Depending on the selected package the cost of company registration includes 10, 20, or 30 free business activities from the total list of about 170. Activities which require a license are obtained separately. Licensed business activities are for example: a travel agency, a touristic operator, a real estate agency, translation activities, language courses, transportation services, most financial activities, catering, etc. For most of them it is necessary to prove work experience and education, usually higher or professional and they are to be proved by either the executive director or an employee working under an employment agreement. Diploma recognition might be required in most cases.
The registration of a limited liability company takes about three weeks in Slovakia.
Joint Stock Company
Slovak Commercial Code divides joint-stock companies into open joint-stock companies (verejná) and closed joint-stock companies (súkromné), however, the separate abbreviations are not used in Slovakia. There is a single abbreviation: – Akciová spoločnosť.
Most of the rules and restrictions relating to limited liability companies can also be applied for the corporations.
The minimum registered capital is 25 000 EUR and it is divided into a certain number of shares – shares with a fixed face value. The market value of shares can often differ from a face value. Shareholders are liable for debts to the corporation’s creditors only to the level of their investment into the company and shareholders have no right to demand the return of their investment from the company.
Joint stock companies are used in most cases when it is assumed that the number of owners will be over 50 or in fields of business that require higher investments or in cases when it is required by law.

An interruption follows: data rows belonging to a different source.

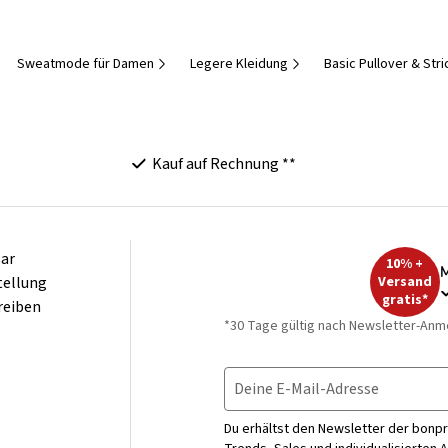
Sweatmode für Damen
Legere Kleidung
Basic Pullover & Str
Kauf auf Rechnung **
ar
10% +
M
tellung
Versand
gratis*
reiben
*30 Tage gültig nach Newsletter-Anm
Deine E-Mail-Adresse
Du erhältst den Newsletter der bonpr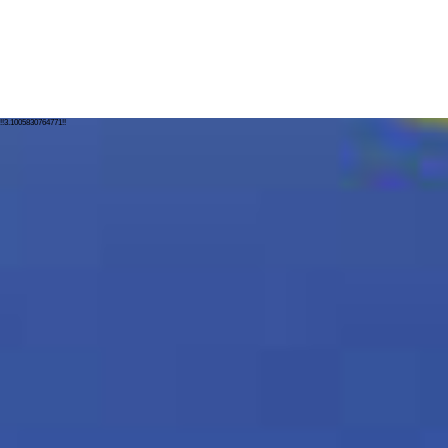
!!3.1005830764771!!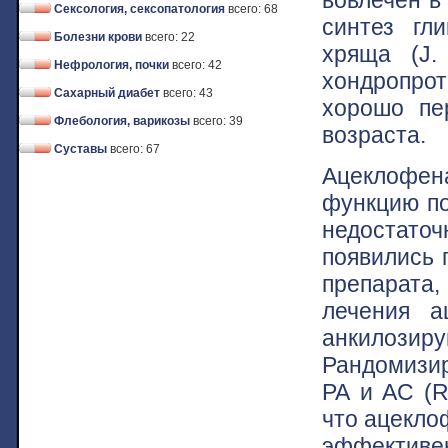
Сексология, сексопатология
всего: 68
синтез гл
Болезни крови
всего: 22
хряща (J.
Нефрология, почки
всего: 42
хондропрот
Сахарный диабет
всего: 43
хорошо пе
Флебология, варикозы
всего: 39
возраста.
Суставы
всего: 67
Ацеклофен
функцию по
недостато
появились 
препарата
лечения а
анкилози
Рандомизи
РА и AC (R
что ацеклоф
эффективен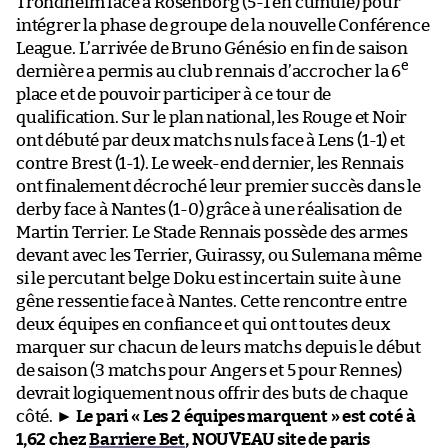
Trondheim face à Rosenborg (5-1 en cumulé) pour
intégrer la phase de groupe de la nouvelle Conférence
League. L’arrivée de Bruno Génésio en fin de saison
e
dernière a permis au club rennais d’accrocher la 6
place et de pouvoir participer à ce tour de
qualification. Sur le plan national, les Rouge et Noir
ont débuté par deux matchs nuls face à Lens (1-1) et
contre Brest (1-1). Le week-end dernier, les Rennais
ont finalement décroché leur premier succès dans le
derby face à Nantes (1-0) grâce à une réalisation de
Martin Terrier. Le Stade Rennais possède des armes
devant avec les Terrier, Guirassy, ou Sulemana même
si le percutant belge Doku est incertain suite à une
gêne ressentie face à Nantes. Cette rencontre entre
deux équipes en confiance et qui ont toutes deux
marquer sur chacun de leurs matchs depuis le début
de saison (3 matchs pour Angers et 5 pour Rennes)
devrait logiquement nous offrir des buts de chaque
côté. ►
Le pari « Les 2 équipes marquent » est coté à
1,62 chez
Barriere Bet
, NOUVEAU site de paris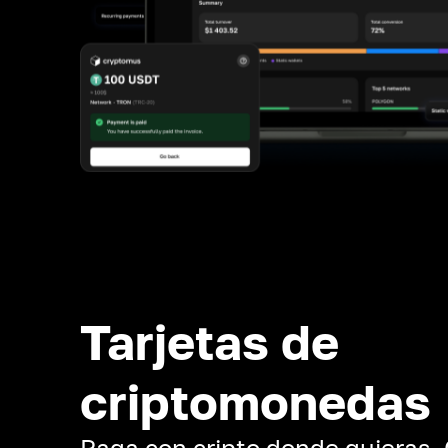
Tarjetas de
criptomonedas
Paga con cripto donde quieras.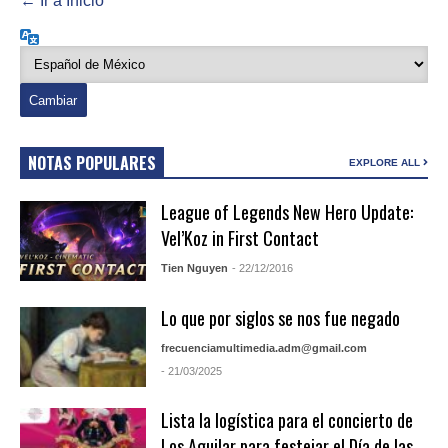
← Ir a Inicio
Idioma
NOTAS POPULARES
EXPLORE ALL
League of Legends New Hero Update:
Vel’Koz in First Contact
Tien Nguyen
- 22/12/2016
Lo que por siglos se nos fue negado
frecuenciamultimedia.adm@gmail.com
- 21/03/2025
Lista la logística para el concierto de
Los Aguilar para festejar el Día de las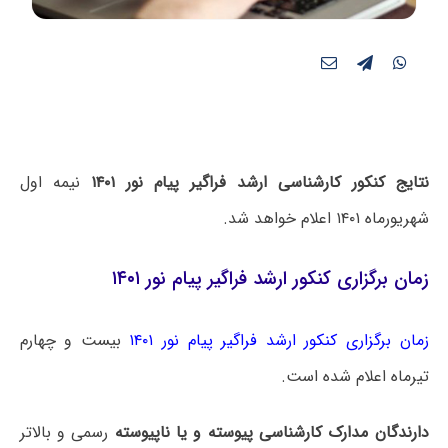
نتایج کنکور کارشناسی ارشد فراگیر پیام نور ۱۴۰۱
نیمه اول
شهریورماه ۱۴۰۱ اعلام خواهد شد.
زمان برگزاری کنکور ارشد فراگیر پیام نور ۱۴۰۱
زمان برگزاری کنکور ارشد فراگیر پیام نور ۱۴۰۱
بیست و چهارم
تیرماه اعلام شده است.
دارندگان مدارک کارشناسی پیوسته و یا ناپیوسته
رسمی و بالاتر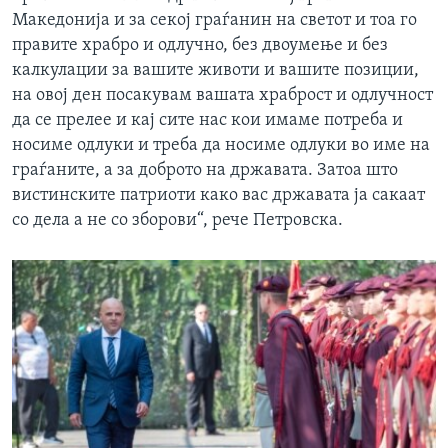
Македонија и за секој граѓанин на светот и тоа го
правите храбро и одлучно, без двоумење и без
калкулации за вашите животи и вашите позиции,
на овој ден посакувам вашата храброст и одлучност
да се прелее и кај сите нас кои имаме потреба и
носиме одлуки и треба да носиме одлуки во име на
граѓаните, а за доброто на државата. Затоа што
вистинските патриоти како вас државата ја сакаат
со дела а не со зборови“, рече Петровска.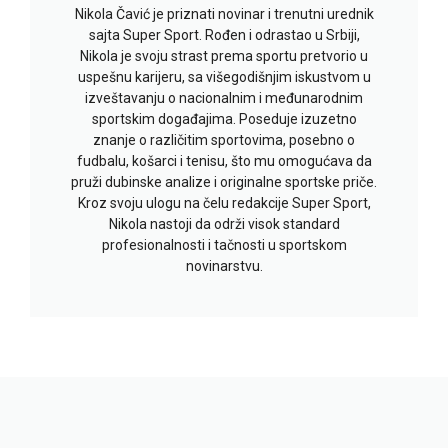
Nikola Čavić je priznati novinar i trenutni urednik
sajta Super Sport. Rođen i odrastao u Srbiji,
Nikola je svoju strast prema sportu pretvorio u
uspešnu karijeru, sa višegodišnjim iskustvom u
izveštavanju o nacionalnim i međunarodnim
sportskim događajima. Poseduje izuzetno
znanje o različitim sportovima, posebno o
fudbalu, košarci i tenisu, što mu omogućava da
pruži dubinske analize i originalne sportske priče.
Kroz svoju ulogu na čelu redakcije Super Sport,
Nikola nastoji da održi visok standard
profesionalnosti i tačnosti u sportskom
novinarstvu.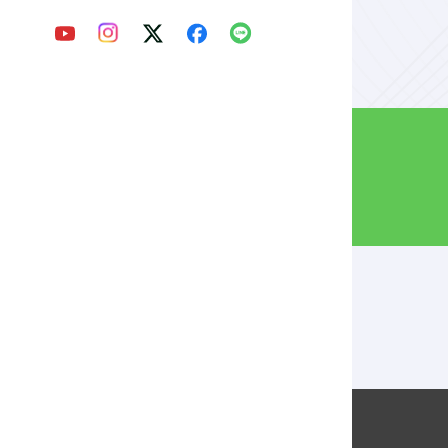
Webパンフ
を見る
材編－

A joint-stock company may be registered by one founder if he/she is a legal entity, or at least by two founders, if they are individuals.
The bodies of joint-stock company are:
- General meeting (valné zhromaždenie)
- Board of Directors (predstavenstvo)
- Supervisory board (dozorná rada)
The general meeting is a supreme governing body of a joint-stock company. The executive body is the board of directors. It is an equivalent of the executive director of limited liability companies. Controlling authority is a supervisory board with a minimum number of members being 3; board of directors may be a sole authority. Due to the large number of persons participating in the activities of a joint-stock company, there may be misunderstandings between them as a main goal of board of directors as an executive body is to maximize profits, while the objective of shareholders is to maximize the dividends.
The annual results of the company shall be verified by an independent auditor
A Slovakian General Partnership (verejná obchodná spoločnosť) is no different from the rest of the general partnerships around the world. The partners are equally liable for the company’s debts even with their own personal assets. All the decisions are equally taken by the partners, unless it’s stipulated differently in the Articles of Incorporation.
The limited partnership (komanditná spoločnosť) in Slovakia is a rare form of partnership. It is based on a partnership agreement between two or more partners, called the general partners and the silent partners. The silent partners must make a contribution to the share capital of at least 250 Euro. Their liability is in the limit of their contribution. The general partners are not required to make any initial contribution and have unlimited liability and decisional power.